The parallel to frontier training is precise. Gradients cannot be transported between separate campuses without prohibitive latency, so the campuses have to be one campus. The economics of single-site multi-gigawatt training, the underwriting categories that will eventually form around it, and the scarcity of land that supports it are all downstream of a physical constraint, not of a strategic choice.

It is worth noting how Carnegie's competitors responded. They did not argue that the integrated mill was a passing fashion. They built integrated mills. The constraint propagated until the industry's topology matched the physics.

What Becomes True By 2028

If the analysis above is right, several things follow over the next thirty months.
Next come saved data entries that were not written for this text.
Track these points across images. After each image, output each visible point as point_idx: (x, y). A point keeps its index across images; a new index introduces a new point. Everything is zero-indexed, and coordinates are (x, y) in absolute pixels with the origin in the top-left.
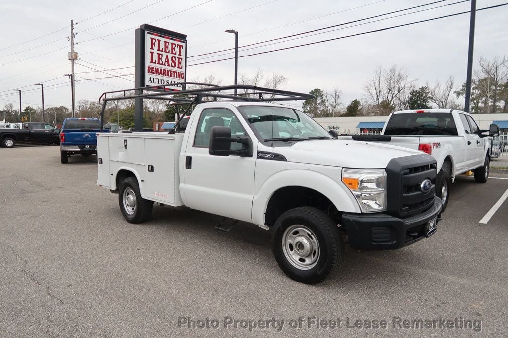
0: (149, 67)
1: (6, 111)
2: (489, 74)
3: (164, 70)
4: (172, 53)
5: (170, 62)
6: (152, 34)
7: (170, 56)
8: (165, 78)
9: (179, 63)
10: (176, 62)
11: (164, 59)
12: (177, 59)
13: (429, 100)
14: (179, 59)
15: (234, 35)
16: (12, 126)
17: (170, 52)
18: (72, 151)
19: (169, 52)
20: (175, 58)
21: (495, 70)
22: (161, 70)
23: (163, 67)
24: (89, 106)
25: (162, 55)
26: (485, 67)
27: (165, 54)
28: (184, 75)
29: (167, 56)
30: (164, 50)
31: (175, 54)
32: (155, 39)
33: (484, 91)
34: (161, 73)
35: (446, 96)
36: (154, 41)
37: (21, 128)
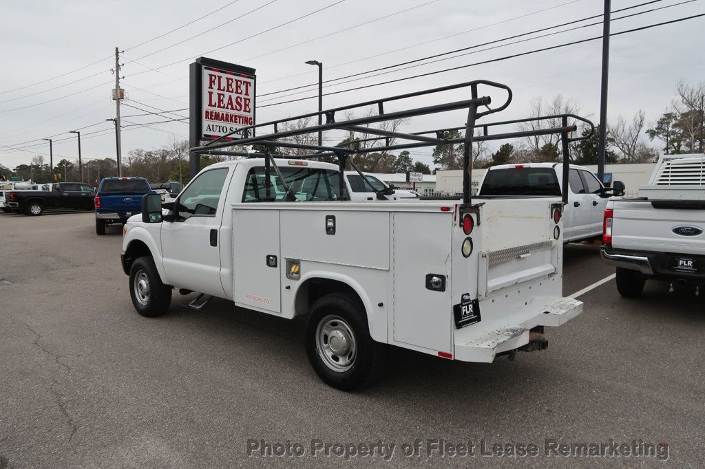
0: (207, 112)
1: (33, 166)
2: (692, 106)
3: (227, 115)
4: (237, 92)
5: (234, 103)
6: (211, 69)
7: (234, 96)
8: (229, 125)
9: (246, 105)
10: (243, 104)
11: (226, 101)
12: (243, 100)
13: (609, 143)
14: (245, 99)
15: (317, 67)
16: (40, 187)
17: (235, 91)
18: (110, 220)
19: (232, 92)
20: (241, 98)
21: (701, 100)
22: (223, 114)
23: (225, 111)
24: (143, 158)
25: (223, 95)
26: (686, 96)
27: (227, 95)
28: (253, 120)
29: (230, 97)
30: (226, 89)
31: (241, 93)
32: (215, 76)
33: (686, 130)
34: (223, 118)
35: (634, 137)
36: (213, 78)
37: (51, 190)
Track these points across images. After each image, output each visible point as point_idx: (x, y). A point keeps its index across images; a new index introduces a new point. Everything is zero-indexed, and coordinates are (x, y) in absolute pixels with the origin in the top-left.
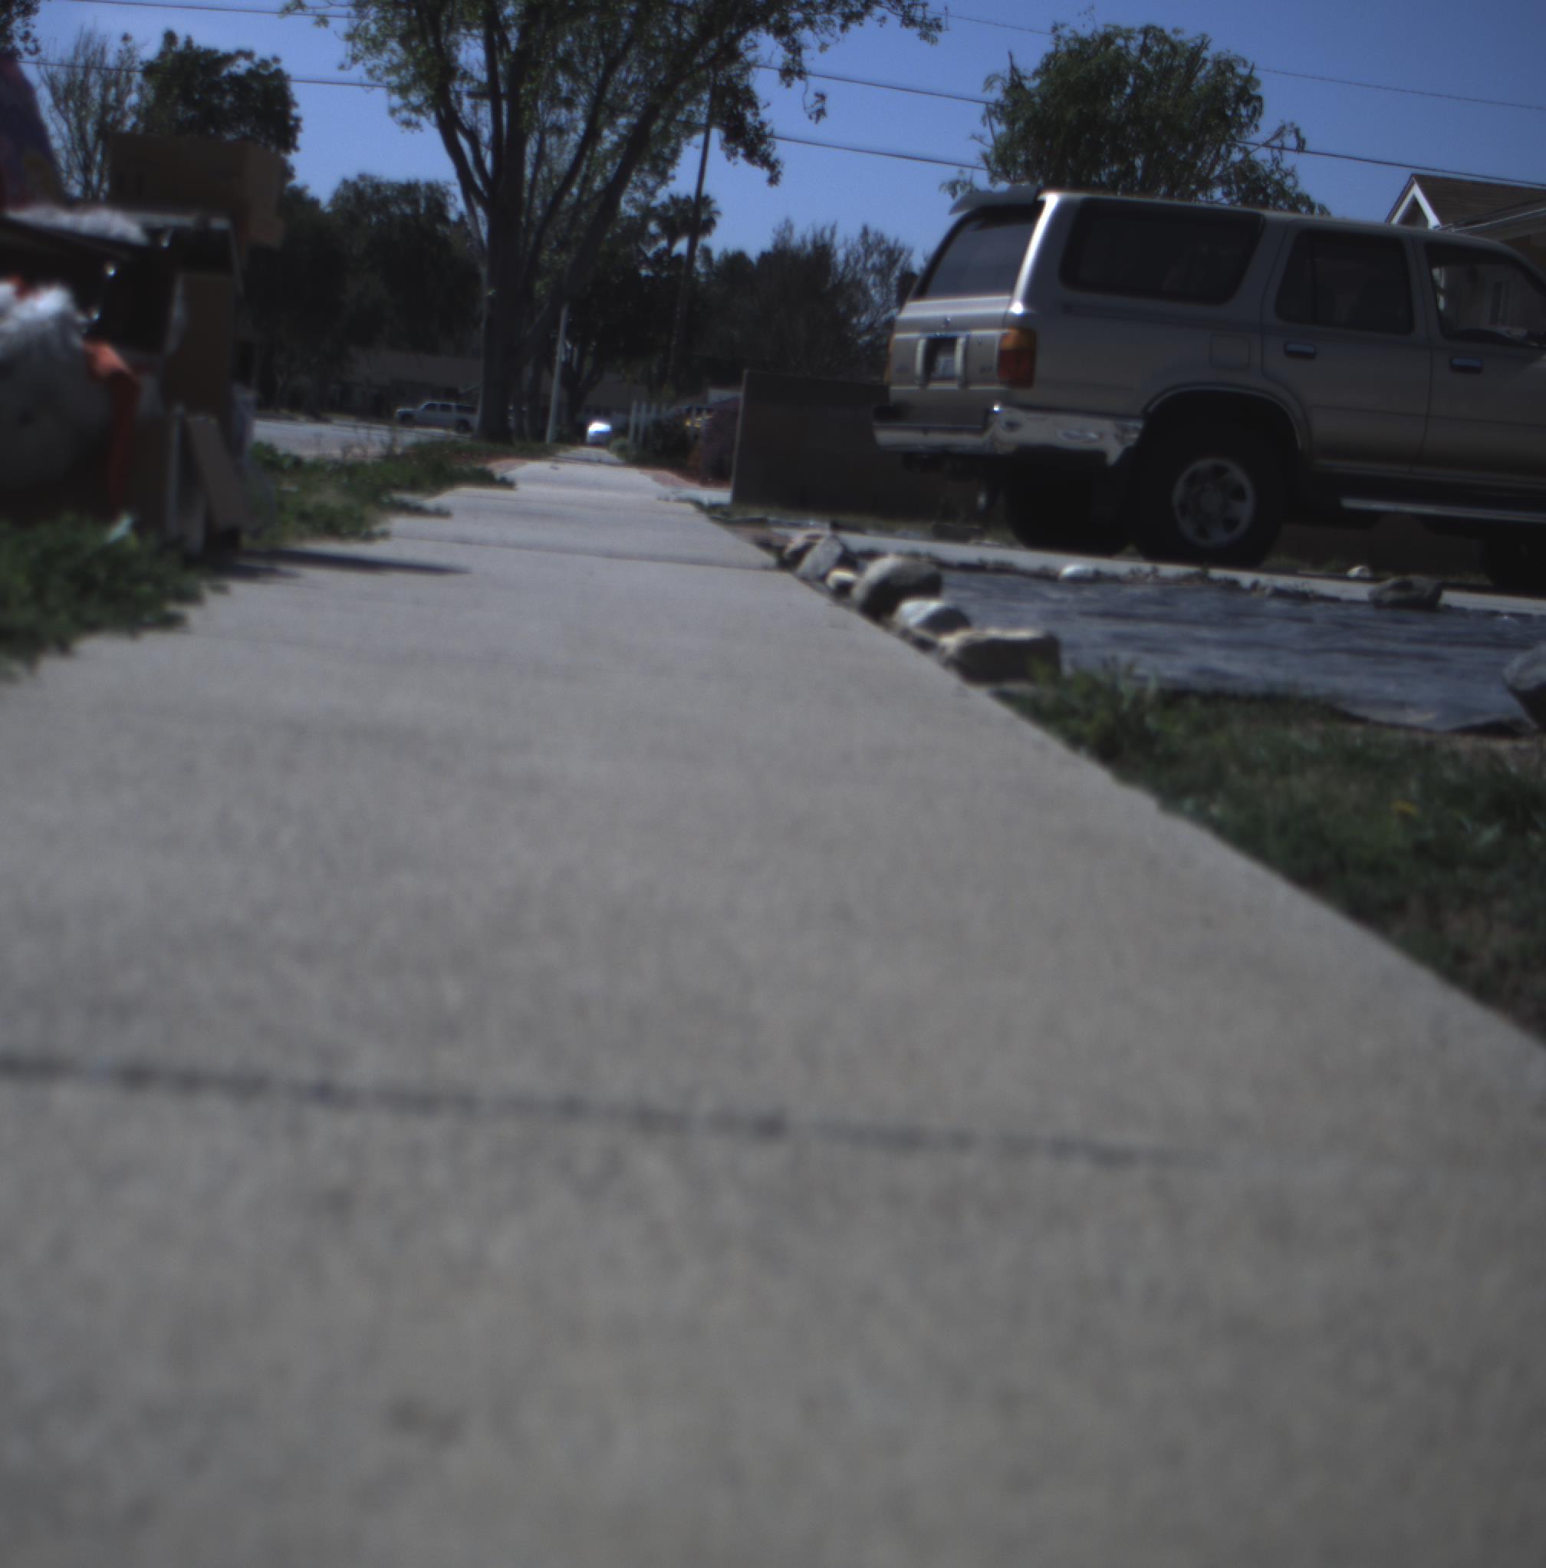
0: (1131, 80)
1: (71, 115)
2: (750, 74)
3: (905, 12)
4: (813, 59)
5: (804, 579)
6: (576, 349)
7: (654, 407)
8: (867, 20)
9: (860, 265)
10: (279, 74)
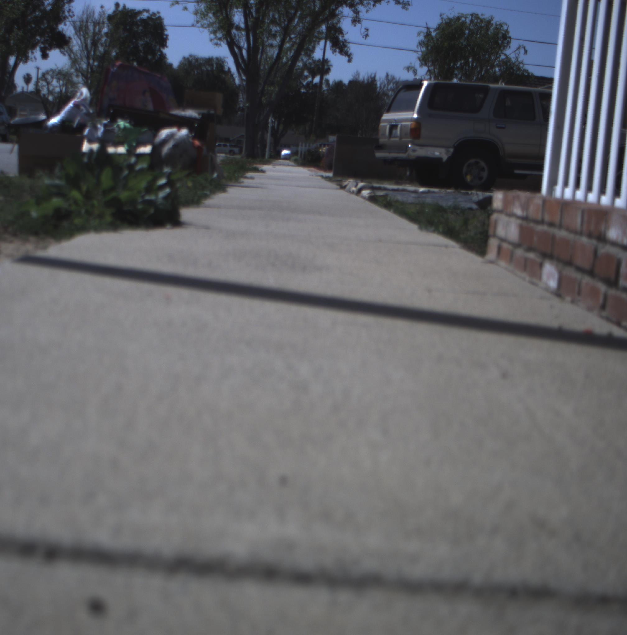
0: (467, 32)
1: (82, 37)
2: (340, 23)
4: (364, 16)
5: (347, 191)
6: (276, 123)
7: (307, 145)
9: (386, 88)
10: (160, 18)
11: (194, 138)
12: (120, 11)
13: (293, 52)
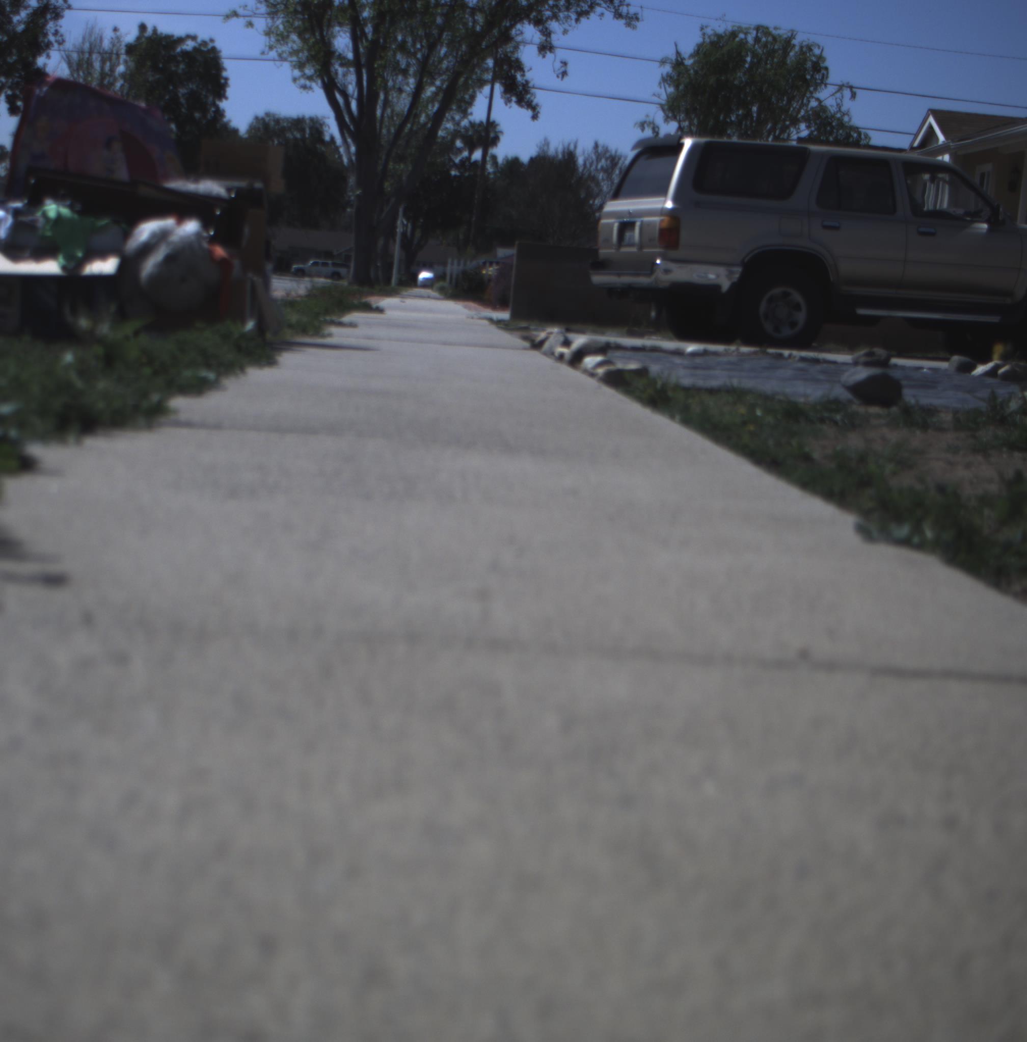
0: (749, 59)
2: (519, 51)
3: (616, 10)
5: (545, 354)
6: (410, 226)
7: (462, 262)
8: (592, 15)
9: (594, 167)
10: (214, 50)
11: (213, 240)
12: (150, 39)
13: (436, 106)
The unit of frontier training settles at the single-site campus, at scales between two and five gigawatts of IT load. Sites below that scale serve the second tier of model development, regional inference, fine-tuning, and specialized workloads. Sites above that scale are the locations where the actual frontier moves.

The contiguous land required to support a multi-gigawatt single-site campus expands. A two-gigawatt campus with realistic power density, cooling envelope, substation footprint, and expansion buffer occupies roughly two thousand five hundred to five thousand acres of contiguous, developable land. The number of such parcels in the United States with viable transmission interconnection is small and shrinking. The scarcity is not theoretical. It is already showing up in the land market.

Underwriting models adapt. The category that emerges is not data center land in general but coherent-footprint land in particular. Parcels that can support a single-site multi-gigawatt build trade as one asset class. Parcels that cannot, however good they might be for distributed deployment, trade as a different asset class. The spread between the two categories widens as the physics becomes common knowledge.

The asynchronous research path continues. It may matter enormously for the workloads downstream of pretraining. It does not, in the period under discussion, change where the frontier campus has to be built.

The physics does not negotiate. The infrastructure follows.